The Monetary and Non-Monetary Factors Influencing Travel Choices in an Automated, Shared, and Electric Vehicle Future
Published Web Locationhttps://doi.org/10.7922/G2JH3JGG
The transportation system is undergoing three revolutions: vehicle automation, electrification, and shared mobility. While these are still nascent trends, studies suggest that they could become ubiquitous in the coming decades. How these revolutionary changes transpire will have significant implications for transportation sustainability. A key factor will be whether autonomous vehicles are deployed as shared cars that serve many travelers such as in ridesourcing or ridehailing fleets, or as privately owned vehicles that could dramatically increase vehicle miles traveled and associated environmental impacts.
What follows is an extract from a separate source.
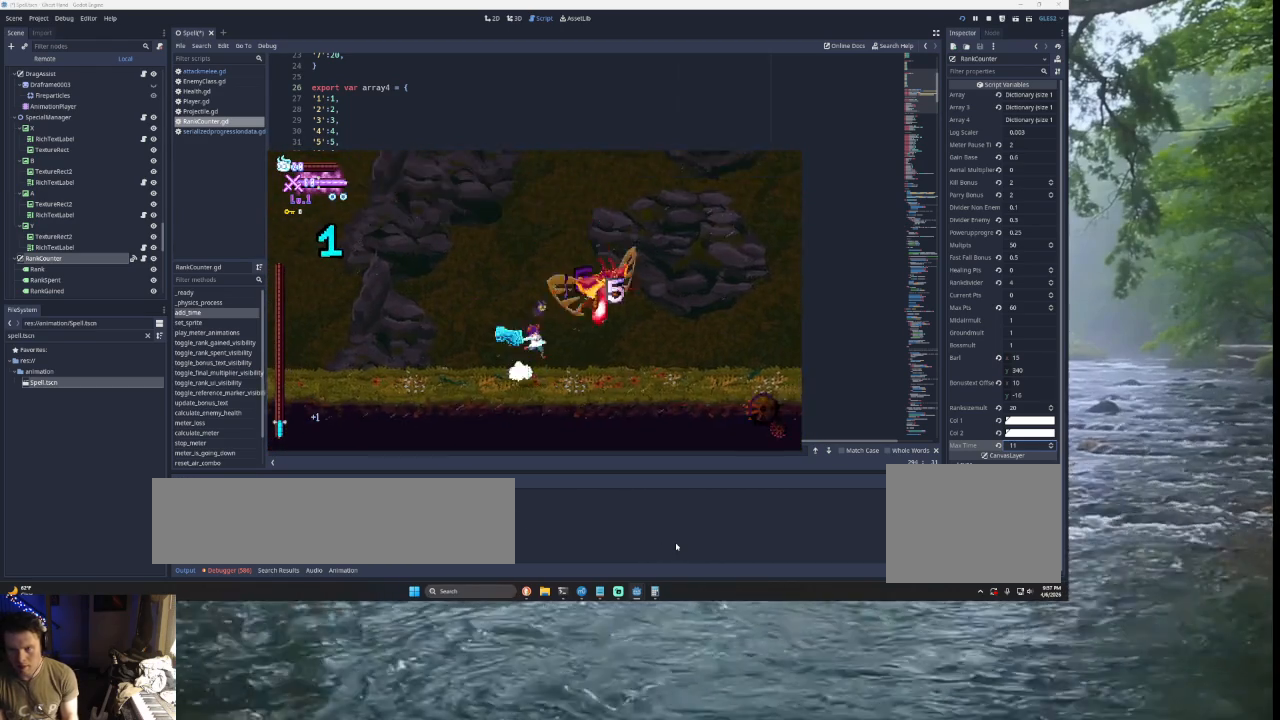
{"buttons": [], "left_stick": "right", "right_stick": "center", "events": [[100, "left_stick", "left"], [167, "SQUARE", "up"], [233, "left_stick", "center"], [267, "TRIANGLE", "up"], [300, "TRIANGLE", "down"], [367, "left_stick", "right"], [500, "TRIANGLE", "up"]]}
To anticipate how these revolutions will affect future transportation, and to develop policy to shape that future, it is important to understand the various factors that influence individuals’ travel choices. These choices include whether to travel alone or with others, and whether to use a private vehicle or a shared one. Some of these factors are monetary, such as the cost of fuel, insurance, and a driver, while others are non-monetary, such as the travel time, comfort, and reliability of each transportation option. The significance of these non-monetary factors is poorly understood and often ignored.
Researchers at the University of California, Davis developed a framework for considering the monetary and non-monetary costs of future travel choices and used existing research to develop interim values for several non-monetary travel choice factors. This policy brief summarizes the findings from that research and provides policy implications.